Coutinho cracker rescues Reds stat attack movers & shakers
Brazilian's wonder strike lifts dreadful contest and cheers Rodgers
STOKE CITY 0
LIVERPOOL 1
(Philippe Coutinho 86)
Philippe Coutinho pulled off an act of escapology straight from the Houdini textbook this morning.
The Brazilian's 86th-minute strike rescued Liverpool at the Britannia and pulled a contest from the jaws of tedium, earning the fixture a glossy finish it scarcely deserved.
Wriggling free on the edge of the box, the Reds midfielder curled a bending, balletic strike into the top corner to earn his manager an undeserved get-out-of-jail-free card at Stoke.
Liverpool were lucky. Mark Hughes' men had edged an otherwise dreadful contest.
Not that Brendan Rodgers will care. He achieved a small amount of redemption and a good deal of closure.

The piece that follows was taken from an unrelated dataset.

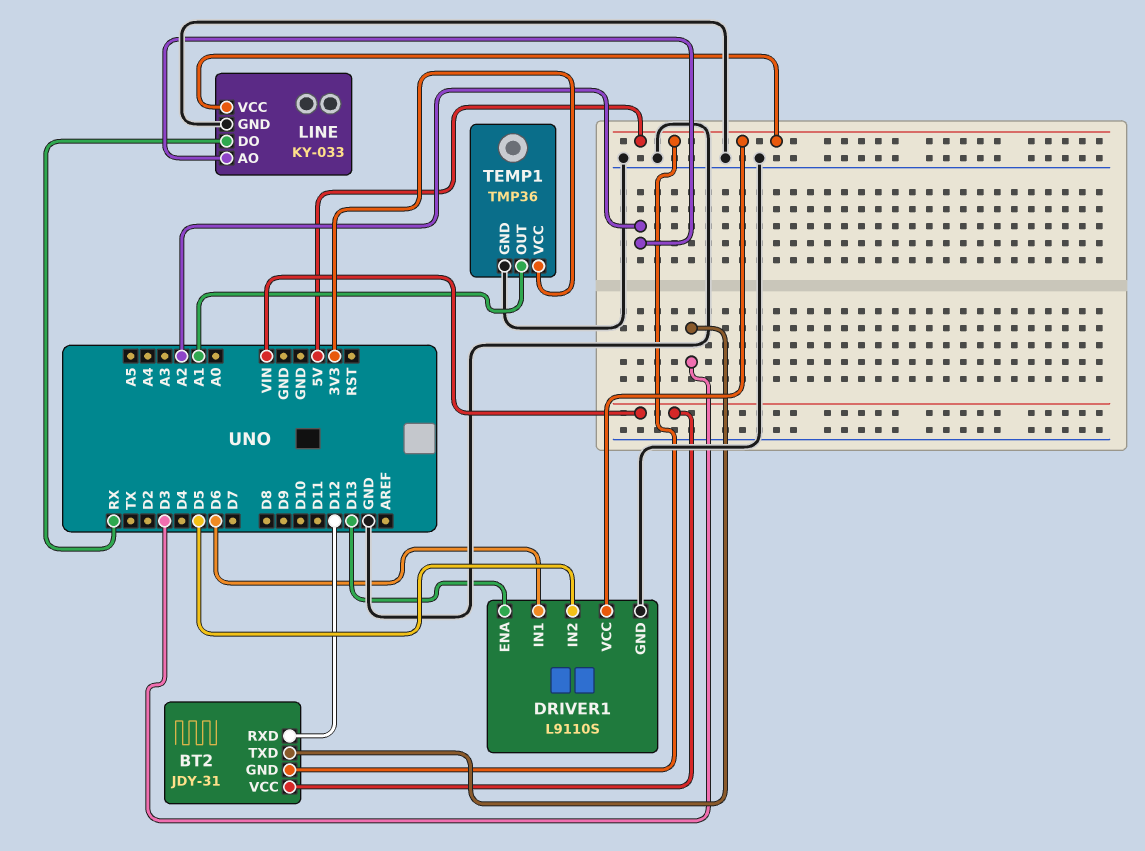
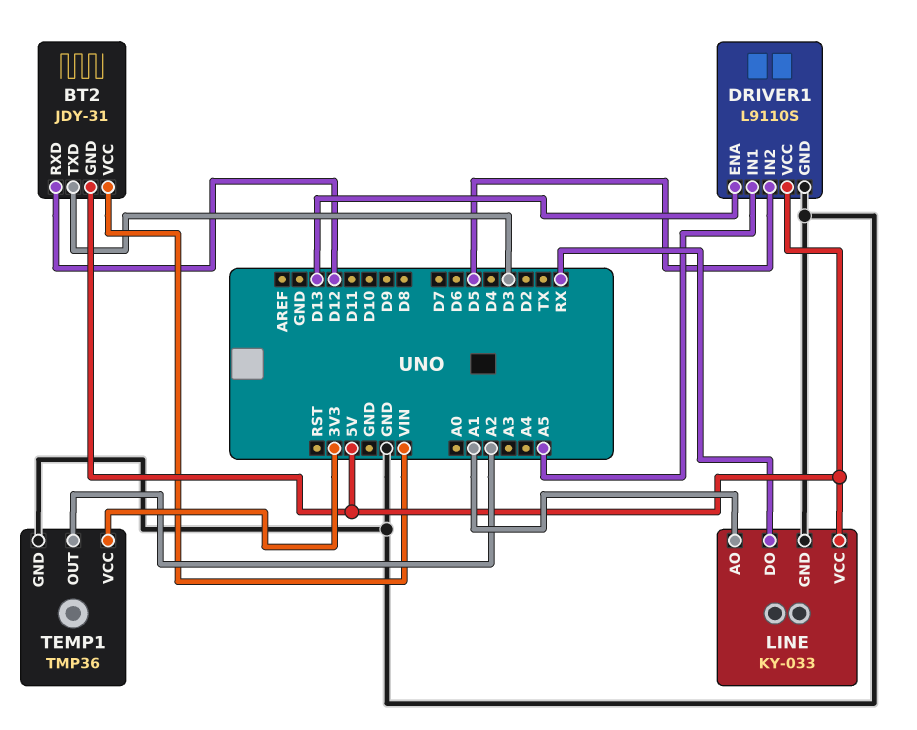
DRIVER1 pin IN1: D6 -> A5
LINE pin AO: A2 -> A1
TEMP1 pin OUT: A1 -> A2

Seventy-seven days and £80 million ($171m) ago, Liverpool were essentially lobotomised by Stoke. The Reds played with neither brains nor brawn and had their faces ripped off in a 6-1 mauling.
Rodgers called the defeat his worst in football. To be fair, there was some stiff competition last season.
He vowed to make amends and radically decided to sign players in the right positions.
Nathaniel Clyne slotted in at right-back, with his predecessor Glen Johnson lining up for new club Stoke.
Joseph Gomez enjoyed the odd gallop along the left, defying his birth certificate. At 18, he was one of two teenagers in a Liverpool shirt, the other being 19-year-old Jordon Ibe.
With James Milner just ahead of Jordan Henderson in midfield and Christian Benteke skulking around the box with all the subtlety of a polar bear hunting fish on an ice floe, Liverpool promised youthful vigour mixed with real, physical force.
The only flaw in Rodgers' master plan was Benteke.
One swallow doesn't make a summer, but one striker can make a season.
Benteke may struggle to live up to the billing.
Brendan Rodgers spent £32.5 million on the Belgian, but then left his striker flailing in a formation utterly unsuited to his strengths.
Benteke scores most of his goals in the air. Liverpool rarely crossed. The forward thrives on balls played over the shoulder of the last defender, but the Reds played tippy-tappy around the box, in a fashion that was neither penetrative nor pretty.
DOESN'T FIT
Coutinho and Adam Lallana slipped in passes for a striker who isn't particularly slippery, leaving all three men looking like round pegs in square holes.
Benteke drifted away from the game, his threat diminishing with every misplaced pass. Either he drops deeper to gain possession or Lallana and Ibe float more crosses from the flanks.
The other alternative is to offer Roberto Firmino more than the 12 minutes he got.
Something's got to give because apart from Coutinho's freakish, late strike, Liverpool were mostly laboured, slow and maddeningly dull.
It's always worth reiterating that Rodgers has spent £300 million in three seasons.
He shops in first class, but the Reds are still stuck in economy. It was congested, low-frills stuff. Expect further turbulence in the weeks ahead.
Somewhere in Los Angeles, a departed legend recognised the jersey but not the lack of application.
Steven Gerrard's legs betrayed him but he left with a priceless commodity still intact, something missing from the plodding Reds.
They played with so little heart.
For Stoke, Charlie Adam grew in stature against his former team. Marco van Ginkel did enough to justify Hughes' decision to build his side around the Chelsea loanee and Ibrahim Afellay showed flashes of the kind of inspiration that Rodgers struggles to find in his own squad.
At the very least, the Reds didn't trudge from the Britannia turf 5-0 down at half-time this time around. Apparently, that's what £80 million buys Liverpool these days. There were no other straws to clutch.
The game's first presentable chance didn't arrive until the 64th minute, when Simon Mignolet tipped around Adam's cross-shot.
His save was decent, but certainly not worth the 63 eye-meltingly tedious minutes that preceded it.
A 0-0 draw would've been a fair result, but Coutinho cultivated enough space in the dying minutes to wave his magic wand.